> Input records:
------

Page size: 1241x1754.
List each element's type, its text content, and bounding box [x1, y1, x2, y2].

------

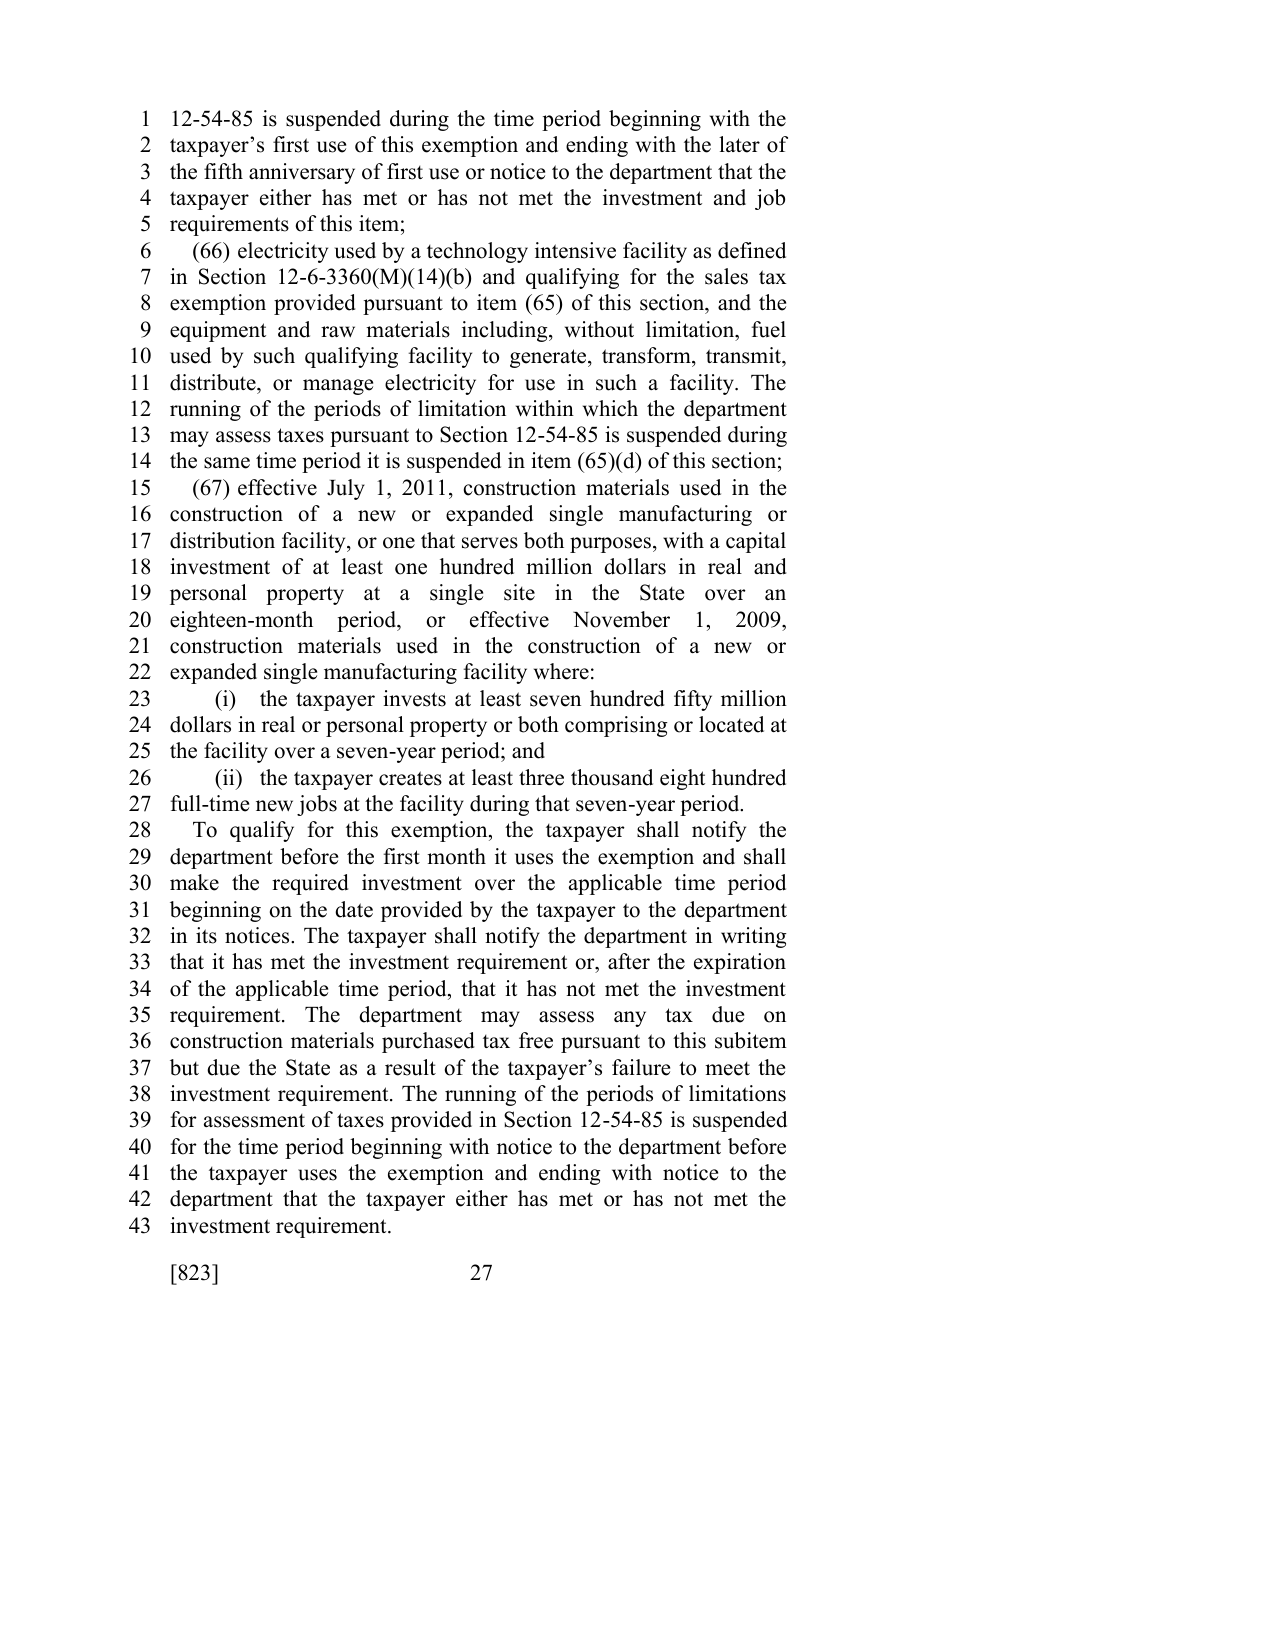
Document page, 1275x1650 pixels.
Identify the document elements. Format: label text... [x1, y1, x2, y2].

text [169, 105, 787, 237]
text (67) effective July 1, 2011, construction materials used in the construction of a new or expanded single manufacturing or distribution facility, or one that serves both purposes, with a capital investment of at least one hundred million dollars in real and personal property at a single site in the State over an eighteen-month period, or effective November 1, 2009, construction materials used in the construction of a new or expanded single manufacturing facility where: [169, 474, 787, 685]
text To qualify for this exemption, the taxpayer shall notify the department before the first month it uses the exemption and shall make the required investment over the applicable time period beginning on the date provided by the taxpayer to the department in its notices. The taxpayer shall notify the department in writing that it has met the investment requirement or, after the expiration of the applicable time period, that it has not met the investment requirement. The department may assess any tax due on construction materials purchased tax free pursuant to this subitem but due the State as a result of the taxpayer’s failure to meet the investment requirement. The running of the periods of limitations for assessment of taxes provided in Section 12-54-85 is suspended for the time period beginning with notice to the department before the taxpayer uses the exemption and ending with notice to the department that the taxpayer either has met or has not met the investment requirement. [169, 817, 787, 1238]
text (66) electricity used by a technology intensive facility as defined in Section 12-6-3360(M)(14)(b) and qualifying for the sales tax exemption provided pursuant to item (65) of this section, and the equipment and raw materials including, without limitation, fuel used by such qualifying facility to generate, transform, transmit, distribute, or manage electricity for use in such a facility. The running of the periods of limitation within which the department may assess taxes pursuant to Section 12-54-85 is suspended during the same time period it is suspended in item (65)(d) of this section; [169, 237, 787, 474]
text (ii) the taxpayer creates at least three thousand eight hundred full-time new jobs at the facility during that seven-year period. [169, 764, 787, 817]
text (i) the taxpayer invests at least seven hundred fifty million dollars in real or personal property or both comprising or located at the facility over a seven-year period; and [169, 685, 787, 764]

------

> The task:
Reproduce the lines above, beginning at the line with "Page size: 1241x1754." and stopping after the line with "List each element's", exactly as they are.

> Solution for this problem:
Page size: 1241x1754.
List each element's type, its text content, and bounding box [x1, y1, x2, y2].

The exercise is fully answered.